ABSTRACT

Most American youth stay in high school through graduation. Their common compulsory presence behind school walls and daily rounds in classrooms give an institutional sameness to their lives for many years. Yet this shared school existence gives little hint of the enormous divergence shortly to come in their lives. Educational studies have shown that, in fact, young people have quite different experiences in school (Carnoy and Levin 1985; Metz 1978), but it is not until they leave school behind that their different destinies, suddenly highly visible, are played out. They make choices which lead them in very different directions. They are no longer found in the same institutional settings.

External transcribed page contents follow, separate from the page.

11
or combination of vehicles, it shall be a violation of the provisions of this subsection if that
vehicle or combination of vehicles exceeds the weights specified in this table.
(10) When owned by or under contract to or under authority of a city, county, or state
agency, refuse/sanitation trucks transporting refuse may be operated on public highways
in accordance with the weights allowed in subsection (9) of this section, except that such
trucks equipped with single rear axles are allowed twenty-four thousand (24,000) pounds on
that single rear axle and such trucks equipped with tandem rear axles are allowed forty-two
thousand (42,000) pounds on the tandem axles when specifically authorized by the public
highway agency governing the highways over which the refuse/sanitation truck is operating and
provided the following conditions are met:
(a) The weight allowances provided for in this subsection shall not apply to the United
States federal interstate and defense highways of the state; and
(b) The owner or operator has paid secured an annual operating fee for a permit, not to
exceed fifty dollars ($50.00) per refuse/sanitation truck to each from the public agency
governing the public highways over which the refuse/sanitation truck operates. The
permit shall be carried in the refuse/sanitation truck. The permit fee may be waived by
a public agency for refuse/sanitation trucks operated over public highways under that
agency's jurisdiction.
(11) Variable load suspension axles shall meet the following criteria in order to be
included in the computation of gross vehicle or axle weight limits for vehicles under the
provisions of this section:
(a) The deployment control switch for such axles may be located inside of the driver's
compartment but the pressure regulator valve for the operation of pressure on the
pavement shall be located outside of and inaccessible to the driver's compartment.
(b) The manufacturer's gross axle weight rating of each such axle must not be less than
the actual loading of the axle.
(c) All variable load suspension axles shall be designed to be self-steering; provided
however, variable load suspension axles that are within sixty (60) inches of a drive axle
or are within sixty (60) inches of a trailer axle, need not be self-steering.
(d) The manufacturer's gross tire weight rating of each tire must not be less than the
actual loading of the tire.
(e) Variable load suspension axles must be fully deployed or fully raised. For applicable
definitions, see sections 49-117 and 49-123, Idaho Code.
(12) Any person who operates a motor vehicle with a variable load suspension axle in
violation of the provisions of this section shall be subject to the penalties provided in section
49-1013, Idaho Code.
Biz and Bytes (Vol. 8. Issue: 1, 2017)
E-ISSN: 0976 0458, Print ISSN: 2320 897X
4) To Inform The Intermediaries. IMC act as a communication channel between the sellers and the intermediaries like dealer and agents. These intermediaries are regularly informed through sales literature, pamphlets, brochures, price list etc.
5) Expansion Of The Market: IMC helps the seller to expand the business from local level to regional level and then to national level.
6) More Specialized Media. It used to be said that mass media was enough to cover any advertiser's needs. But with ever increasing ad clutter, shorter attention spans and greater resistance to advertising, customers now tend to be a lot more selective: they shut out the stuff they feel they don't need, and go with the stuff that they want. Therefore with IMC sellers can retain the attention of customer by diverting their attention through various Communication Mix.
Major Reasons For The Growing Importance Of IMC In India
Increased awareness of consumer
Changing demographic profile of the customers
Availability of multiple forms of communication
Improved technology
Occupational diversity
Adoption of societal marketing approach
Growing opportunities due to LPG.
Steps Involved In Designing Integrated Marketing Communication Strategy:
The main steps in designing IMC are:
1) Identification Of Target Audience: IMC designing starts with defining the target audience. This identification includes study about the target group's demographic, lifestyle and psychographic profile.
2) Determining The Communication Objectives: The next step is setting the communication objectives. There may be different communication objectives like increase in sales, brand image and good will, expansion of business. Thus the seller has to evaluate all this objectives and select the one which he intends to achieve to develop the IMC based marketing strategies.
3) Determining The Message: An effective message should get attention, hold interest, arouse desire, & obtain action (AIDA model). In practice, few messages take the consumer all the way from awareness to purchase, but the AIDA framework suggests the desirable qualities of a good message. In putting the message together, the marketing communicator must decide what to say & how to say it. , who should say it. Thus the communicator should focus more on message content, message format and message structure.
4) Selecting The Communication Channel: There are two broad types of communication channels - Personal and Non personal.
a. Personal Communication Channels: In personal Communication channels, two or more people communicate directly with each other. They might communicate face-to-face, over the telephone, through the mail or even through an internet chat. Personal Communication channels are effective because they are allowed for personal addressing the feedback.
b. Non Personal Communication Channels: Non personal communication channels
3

Some go away to college and live the privileged life of the campus; some shuttle between community college classes and night-time jobs, trying to get skills for jobs above minimum wage; and some (a large proportion) immediately put student life behind them and take on the full burdens of adult life. This sudden divergence in young people’s lives is most pronounced among young women. While some merely continue their adolescence in college and the protective family home, others almost immediately take on the adult burdens of work, marriage, and motherhood. Those with the fewest resources take on the greatest burdens, since the divergence between young women’s paths is by no means random. Their lives are shaped by their class positions. Because middle-and working-class women’s lives diverge so greatly in this period when adult choices can be made, it is a crucial period to analyze and to understand.